Leafs a disgrace in loss

Atlanta Thrashers' Shane Hnidy pastes Toronto Maple Leafs forward Matt Stajan into the boards...

Atlanta Thrashers' Shane Hnidy pastes Toronto Maple Leafs forward Matt Stajan into the boards Tuesday night at the ACC. (Toronto Sun/Ernest Doroszuk)

LANCE HORNBY -- Toronto Sun

, Last Updated: 10:02 AM ET

The Maple Leafs continue to fill the stands with ill-timed souvenir pucks, at the expense of their depleted win column.

Confidence reached a low ebb last night after a second consecutive two-goal third-period lead dissolved in a bizarre 5-2 loss to the Atlanta Thrashers.

It was their fifth defeat in a row and despite a great start to blanket the potent Thrashers, the Leafs were short-handed a season-high 10 times and recorded just 19 shots, tying a season low. Regent Park's Glen Metropolit had a three-point game, with Toronto holding Marian Hossa and Ilya Kovalchuk off the board until late in the game.

But the Leafs heard their share of boos from 19,507 at the Air Canada Centre.

"I don't know if Atlanta had more energy than us or a bit more determination, but bottom line, it was a disgrace on our side," centre Michael Peca said.

"It's like we get that lead, sit back and wait for something bad to happen."

In the past two games, against Montreal and Atlanta, that calamity has begun in the form of a third-period delay of game call on rookie defenceman Ian White, part of his three penalties for clearing the glass.

"Things obviously aren't going well for us right now and small things such as that are contributing," White said.

"On the first one, the puck was rolling and you don't want to make a soft play, you want a hard one. The second one, I tried to out-muscle Hossa for the puck and get it out.

"But it can't happen and it's not going to happen again. I'm just going to be rimming a lot of pucks instead of going high and hard off the glass."

Teammates were quick to come to White's aid, some blaming the bumpy ice at the ACC for getting too much air under the puck as it's launched.

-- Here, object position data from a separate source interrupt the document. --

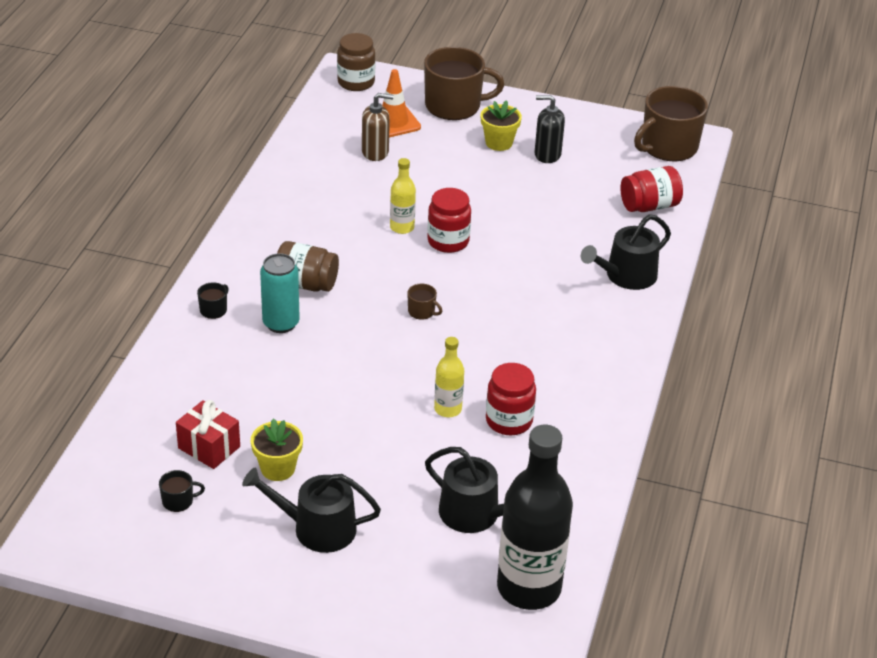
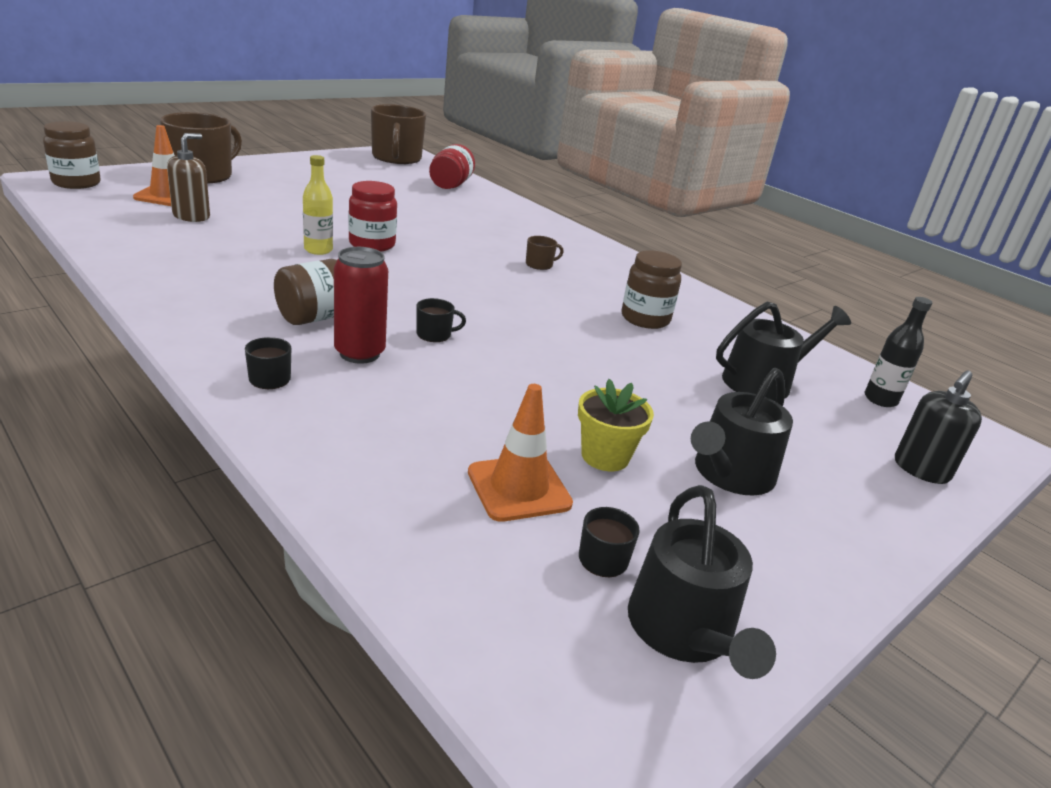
camera: 60 degrees left, 10 degrees down
red gift [176,400,240,469] -> orange traffic cone [468,384,573,522]
turquoise can [260,253,300,333] -> red can [334,247,388,364]
brown mug [407,283,442,320] -> brown mug moved to [526,236,564,270]
yellow bottle [434,337,464,417] -> none
yellow flower pot [481,100,522,151] -> none
red jar [486,363,536,435] -> brown jar [621,250,682,329]
black bottle [497,425,573,610] -> black bottle [865,297,932,407], size x0.48
black soap dispenser [534,95,565,163] -> black soap dispenser moved to [895,371,982,484]
black watering can [581,214,671,290] -> black watering can moved to [628,485,776,679]
none -> black mug [416,298,466,342]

But then there was the matter of three goals on three shots in the third period, five on eight shots counting an empty-netter.

"We have to sit down and figure this out," said defenceman Hal Gill, one of the few players to show in the Leafs dressing room after the game.

"Confidence is a Catch-22. You need it to win and you get it by winning. Sometimes you're losing and you're working as hard as you ever have. It doesn't make much sense."

The fallout at practice today before a two-game road swing should be interesting, though coach Paul Maurice praised the first 30 flawless saves Andrew Raycroft made. He said the game likely was lost not in the third, but in the second which Toronto spent killing five minors and disrupting line chemistry.

NOTHING LEFT

"You've got guys going out there cold and (penalty killers) who have nothing left," Maurice said.

"They send everybody home after two periods if (Raycroft) doesn't play well, We'd like a 45-save miraculous performance, certainly, but that power play is just too good."

Toronto's power play struck first, on Darcy Tucker's new signature one-timer, his 12th with the extra man. It was followed by Peca's bullet shot past surprise starter Johan Hedberg.

But Metropolit scored at 3:56 of the third and set up two by Slava Kozlov, before Hossa and Kovalchuk secured Southeast Division-leading Atlanta's second win in less than a week against the Leafs.

REPORT CARD

C- Forwards: Held to 17 shots, but Michael Peca had a huge two-way game.

C- Defence: Lost marks for taking so many penalties, but were excellent on penalty killing.

C Goaltending: Andrew Raycroft stared down the two hottest Thrashers in Marian Hossa and Ilya Kovalchuk for 30 shots, not surrendering a goal until a third-period flood.